Work item. Reproduce all entries precisely as they are written.

### Record extracts

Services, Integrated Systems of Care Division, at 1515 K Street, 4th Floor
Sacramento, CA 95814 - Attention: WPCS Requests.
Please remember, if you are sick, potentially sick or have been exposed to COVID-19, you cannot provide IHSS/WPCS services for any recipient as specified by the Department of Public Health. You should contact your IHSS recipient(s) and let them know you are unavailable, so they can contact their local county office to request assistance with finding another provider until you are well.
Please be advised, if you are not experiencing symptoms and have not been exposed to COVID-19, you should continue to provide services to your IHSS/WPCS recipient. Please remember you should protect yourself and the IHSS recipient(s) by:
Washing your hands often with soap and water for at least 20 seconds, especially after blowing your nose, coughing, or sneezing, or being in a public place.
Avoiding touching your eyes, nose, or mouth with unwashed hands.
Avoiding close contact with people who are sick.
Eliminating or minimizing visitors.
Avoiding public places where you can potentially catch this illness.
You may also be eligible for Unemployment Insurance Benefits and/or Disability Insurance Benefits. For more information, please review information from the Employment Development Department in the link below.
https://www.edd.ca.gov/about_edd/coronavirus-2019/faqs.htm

######

Solution for this exercise.
Services, Integrated Systems of Care Division, at 1515 K Street, 4th Floor
Sacramento, CA 95814 - Attention: WPCS Requests.
Please remember, if you are sick, potentially sick or have been exposed to COVID-19, you cannot provide IHSS/WPCS services for any recipient as specified by the Department of Public Health. You should contact your IHSS recipient(s) and let them know you are unavailable, so they can contact their local county office to request assistance with finding another provider until you are well.
Please be advised, if you are not experiencing symptoms and have not been exposed to COVID-19, you should continue to provide services to your IHSS/WPCS recipient. Please remember you should protect yourself and the IHSS recipient(s) by:
Washing your hands often with soap and water for at least 20 seconds, especially after blowing your nose, coughing, or sneezing, or being in a public place.
Avoiding touching your eyes, nose, or mouth with unwashed hands.
Avoiding close contact with people who are sick.
Eliminating or minimizing visitors.
Avoiding public places where you can potentially catch this illness.
You may also be eligible for Unemployment Insurance Benefits and/or Disability Insurance Benefits. For more information, please review information from the Employment Development Department in the link below.
https://www.edd.ca.gov/about_edd/coronavirus-2019/faqs.htm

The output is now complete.